__Reading text__:
Gemm#

Gemm - 13#

Version

  • name: Gemm (GitHub)

  • domain: main

  • since_version: 13

  • function: False

  • support_level: SupportType.COMMON

  • shape inference: True

This version of the operator has been available since version 13.

Summary

General Matrix multiplication: https://en.wikipedia.org/wiki/Basic_Linear_Algebra_Subprograms#Level_3

A’ = transpose(A) if transA else A

B’ = transpose(B) if transB else B

Compute Y = alpha * A’ * B’ + beta * C, where input tensor A has shape (M, K) or (K, M), input tensor B has shape (K, N) or (N, K), input tensor C is broadcastable to shape (M, N), and output tensor Y has shape (M, N). A will be transposed before doing the computation if attribute transA is non-zero, same for B and transB. This operator supports unidirectional broadcasting (tensor C should be unidirectional broadcastable to tensor A * B); for more details please check Broadcasting in ONNX. This operator has optional inputs/outputs. See ONNX for more details about the representation of optional arguments. An empty string may be used in the place of an actual argument’s name to indicate a missing argument. Trailing optional arguments (those not followed by an argument that is present) may also be simply omitted.

Attributes

  • alpha: Scalar multiplier for the product of input tensors A * B.

  • beta: Scalar multiplier for input tensor C.

  • transA: Whether A should be transposed

  • transB: Whether B should be transposed

Inputs

Between 2 and 3 inputs.

  • A (heterogeneous) - T: Input tensor A. The shape of A should be (M, K) if transA is 0, or (K, M) if transA is non-zero.

  • B (heterogeneous) - T: Input tensor B. The shape of B should be (K, N) if transB is 0, or (N, K) if transB is non-zero.

  • C (optional, heterogeneous) - T: Optional input tensor C. If not specified, the computation is done as if C is a scalar 0. The shape of C should be unidirectional broadcastable to (M, N).

Outputs

  • Y (heterogeneous) - T: Output tensor of shape (M, N).

Type Constraints

  • T in ( tensor(bfloat16), tensor(double), tensor(float), tensor(float16), tensor(int32), tensor(int64), tensor(uint32), tensor(uint64) ): Constrain input and output types to float/int tensors.

__Stored records__:
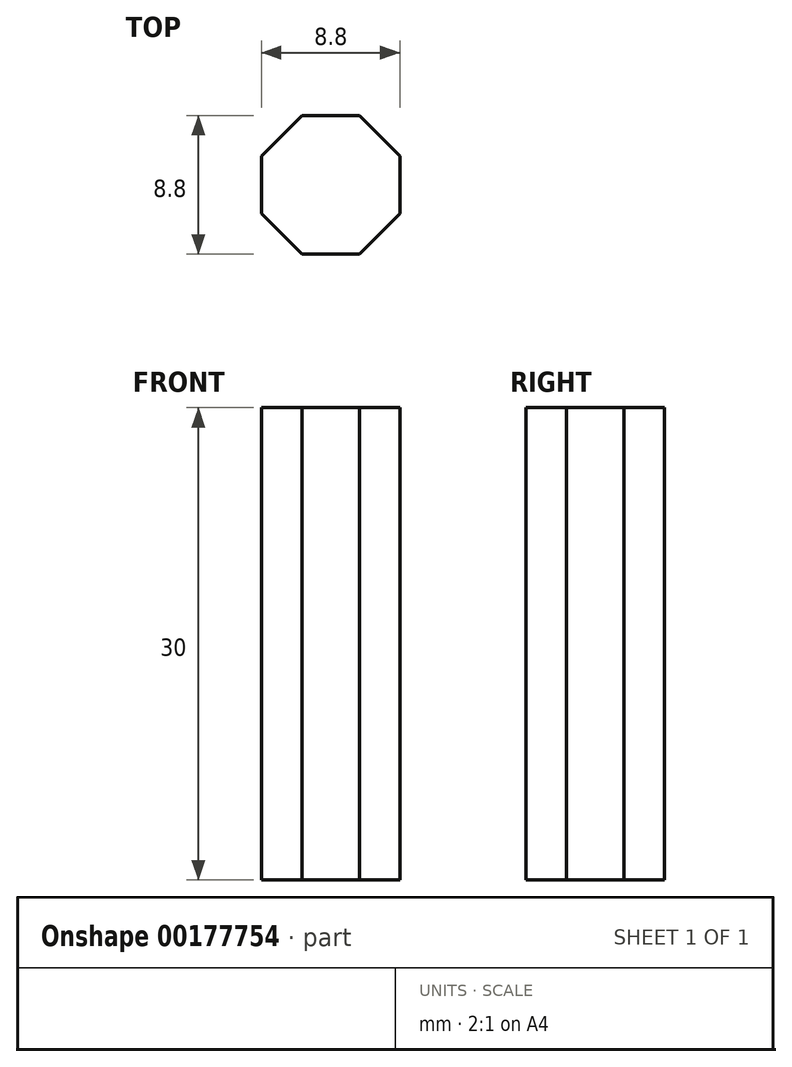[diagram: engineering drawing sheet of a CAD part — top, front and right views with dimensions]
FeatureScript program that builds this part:
annotation { "Feature Type Name" : "Feature", "Feature Type Description" : "" }
export const myFeature = defineFeature(function(context is Context, id is Id, definition is map)
    precondition{}
    {
        {
            var Q0;
            Q0=qCreatedBy(makeId("Top.planeOp"),FACE);
            var sketch = newSketch(context, id + "F0", { "sketchPlane" : qUnion([Q0])});
            skLineSegment(sketch, "E0", {"start": v(0, 0) * mm, "end": v(0, 17.05) * mm, "construction": true});
            skLineSegment(sketch, "E1", {"start": v(0, 17.05) * mm, "end": v(0, 0) * mm, "construction": true});
            skLineSegment(sketch, "E2", {"start": v(0, 0) * mm, "end": v(16.26, 0) * mm, "construction": true});
            skCircle(sketch, "E3.cCircle", {"center": v(0, 0) * mm, "radius": 4.4 * mm, "construction": true});
            skLineSegment(sketch, "E3.0", {"start": v(4.4, 1.82) * mm, "end": v(4.4, -1.82) * mm});
            skLineSegment(sketch, "E3.1", {"start": v(4.4, -1.82) * mm, "end": v(1.82, -4.4) * mm});
            skLineSegment(sketch, "E3.2", {"start": v(1.82, -4.4) * mm, "end": v(-1.82, -4.4) * mm});
            skLineSegment(sketch, "E3.3", {"start": v(-1.82, -4.4) * mm, "end": v(-4.4, -1.82) * mm});
            skLineSegment(sketch, "E3.4", {"start": v(-4.4, -1.82) * mm, "end": v(-4.4, 1.82) * mm});
            skLineSegment(sketch, "E3.5", {"start": v(-4.4, 1.82) * mm, "end": v(-1.82, 4.4) * mm});
            skLineSegment(sketch, "E3.6", {"start": v(-1.82, 4.4) * mm, "end": v(1.82, 4.4) * mm});
            skLineSegment(sketch, "E3.7", {"start": v(1.82, 4.4) * mm, "end": v(4.4, 1.82) * mm});
            skPoint(sketch, "E3.0.midPoint", {"position": v(4.4, 0) * mm});
            skSolve(sketch);
        }
        {
            var Q0;
            Q0 = qSketchRegion(id + "F0", true);
            extrude(context, id + "F1", {"entities" : qUnion([Q0]), "depth" : 30 * mm});
        }
    });
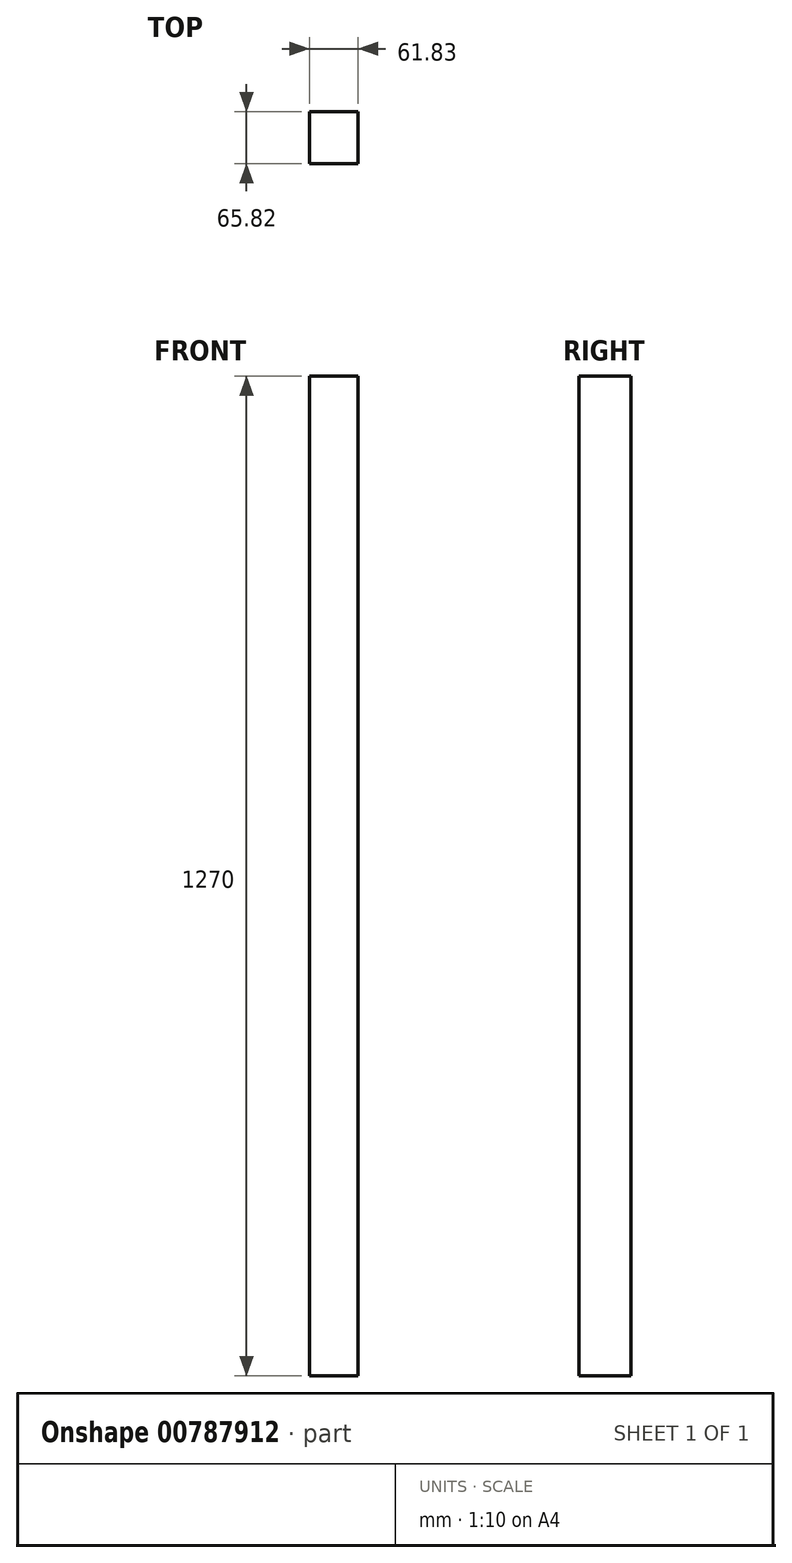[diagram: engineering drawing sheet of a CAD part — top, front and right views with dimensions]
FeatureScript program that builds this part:
annotation { "Feature Type Name" : "Feature", "Feature Type Description" : "" }
export const myFeature = defineFeature(function(context is Context, id is Id, definition is map)
    precondition{}
    {
        {
            var Q0;
            Q0=qCreatedBy(makeId("Top.planeOp"),FACE);
            var sketch = newSketch(context, id + "F0", { "sketchPlane" : qUnion([Q0])});
            skLineSegment(sketch, "E0.bottom", {"start": v(0, 0) * mm, "end": v(-61.83, 0) * mm});
            skLineSegment(sketch, "E0.top", {"start": v(0, -65.82) * mm, "end": v(-61.83, -65.82) * mm});
            skLineSegment(sketch, "E0.left", {"start": v(0, 0) * mm, "end": v(0, -65.82) * mm});
            skLineSegment(sketch, "E0.right", {"start": v(-61.83, 0) * mm, "end": v(-61.83, -65.82) * mm});
            skSolve(sketch);
        }
        {
            var Q0;
            Q0 = qSketchRegion(id + "F0", true);
            extrude(context, id + "F1", {"entities" : qUnion([Q0]), "depth" : 1270 * mm, "offsetDistance" : 25.4 * mm});
        }
    });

__Given request A__:
According to the Gemm operator page, how is the computation done when input tensor C is not specified?
__Given request B__:
Resume the Gemm operator page after its last line.
The records have no connection to the Gemm operator page.

__Task output A__:
It is done as if C is a scalar 0.

__Task output B__:
Examples

_default_zero_bias

import numpy as np
import onnx

node = onnx.helper.make_node("Gemm", inputs=["a", "b", "c"], outputs=["y"])
a = np.random.ranf([3, 5]).astype(np.float32)
b = np.random.ranf([5, 4]).astype(np.float32)
c = np.zeros([1, 4]).astype(np.float32)
y = gemm_reference_implementation(a, b, c)
expect(node, inputs=[a, b, c], outputs=[y], name="test_gemm_default_zero_bias")

_default_no_bias

import numpy as np
import onnx

node = onnx.helper.make_node("Gemm", inputs=["a", "b"], outputs=["y"])
a = np.random.ranf([2, 10]).astype(np.float32)
b = np.random.ranf([10, 3]).astype(np.float32)
y = gemm_reference_implementation(a, b)
expect(node, inputs=[a, b], outputs=[y], name="test_gemm_default_no_bias")

_default_scalar_bias

import numpy as np
import onnx

node = onnx.helper.make_node("Gemm", inputs=["a", "b", "c"], outputs=["y"])
a = np.random.ranf([2, 3]).astype(np.float32)
b = np.random.ranf([3, 4]).astype(np.float32)
c = np.array(3.14).astype(np.float32)
y = gemm_reference_implementation(a, b, c)
expect(
    node, inputs=[a, b, c], outputs=[y], name="test_gemm_default_scalar_bias"
)

_default_single_elem_vector_bias

import numpy as np
import onnx

node = onnx.helper.make_node("Gemm", inputs=["a", "b", "c"], outputs=["y"])
a = np.random.ranf([3, 7]).astype(np.float32)
b = np.random.ranf([7, 3]).astype(np.float32)
c = np.random.ranf([1]).astype(np.float32)
y = gemm_reference_implementation(a, b, c)
expect(
    node,
    inputs=[a, b, c],
    outputs=[y],
    name="test_gemm_default_single_elem_vector_bias",
)

_default_vector_bias

import numpy as np
import onnx

node = onnx.helper.make_node("Gemm", inputs=["a", "b", "c"], outputs=["y"])
a = np.random.ranf([2, 7]).astype(np.float32)
b = np.random.ranf([7, 4]).astype(np.float32)
c = np.random.ranf([1, 4]).astype(np.float32)
y = gemm_reference_implementation(a, b, c)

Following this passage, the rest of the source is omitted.